Listening to the voice of another (the chorus of creation, Mother Earth), I may experience a certain destitution – a loss of ego, pride, my self as I understand it … and re-constitution or renewal.

As James Baldwin writes: “Love takes off masks that we fear we cannot live without and know we cannot live within.”

Listening to the voice of another (child, lover, neighbour or stranger, a cry of anguish or delight) and allowing my own voice to be altered – this is the model for all art (I love this work by German priest Sieger Köder), as for life in abundance.

We play by ear that we may pray by heart.

American poet, Jericho Brown, says: “I think of writing, first, as a process of listening to some series of sounds that enter my mind … and, second, as a process of embodying those sounds.”

How many voices are heard in a single song? In the Song of Songs, for instance? How many perspectives, possibilities – modes and meanings?

The Bible is inspired, we profess – it is full of breath, containing a great many voices (genres, places, memories, hopes, echoes, allusions), harmony vocals, dissonant chords, through which the Word or Wisdom of God resounds.

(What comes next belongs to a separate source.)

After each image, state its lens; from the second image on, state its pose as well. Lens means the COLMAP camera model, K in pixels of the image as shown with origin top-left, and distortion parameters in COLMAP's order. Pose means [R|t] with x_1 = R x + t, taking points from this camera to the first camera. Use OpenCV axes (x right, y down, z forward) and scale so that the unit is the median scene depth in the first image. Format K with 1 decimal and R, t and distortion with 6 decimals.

To read the Bible involves the history of reading itself that comes to us through interpretations, through translations. “This polyphony … is inscribed in the Bible itself, since the good news, the gospel, does not reach us only in a single narrative but according to four versions, thus calling by nature for confrontation, comparison, interrogation …” (Chrétien).

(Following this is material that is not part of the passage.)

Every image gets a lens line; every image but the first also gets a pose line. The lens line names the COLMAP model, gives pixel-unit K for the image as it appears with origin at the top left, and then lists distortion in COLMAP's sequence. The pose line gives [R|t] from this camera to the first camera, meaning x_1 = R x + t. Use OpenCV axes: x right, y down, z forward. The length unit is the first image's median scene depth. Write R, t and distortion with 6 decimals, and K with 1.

Chrétien again: “Breathing is the perpetual and active rejection of solipsism” … “the breath, like the spirit, increases by its exchange” … “all that is spiritual is also fleshly in the religion of the Incarnation.”

Where are you? Here I am … Here we are.

Sydney Town Hall. Friday, May 6. Five thousand student strikers (most too young to vote in the coming election), chanting for climate justice, First Nations justice, social justice … calling for system change, speaking truth to power, making space for wisdom, valuing the testimony of angry, hurt and anxious neighbours/companions … looking after the vulnerable … caring about future generations … enacting hope, bringing joy.

Five thousand student strikers and supporters within the fold of belief and belonging … belonging and hearing … hearing and following.

Before marching to Liberal Party headquarters in Macquarie Street, we witnessed a performance by singer-songwriter, Montaigne, whose exquisite song, “Ready” (2019), hit all the right notes: “And I’m, I’m out on the wind / So catch my wings / I think I’m ready to go / I think I’m ready … I’m ready to begin again.”

What is happening! Hineni, hineni. Amen.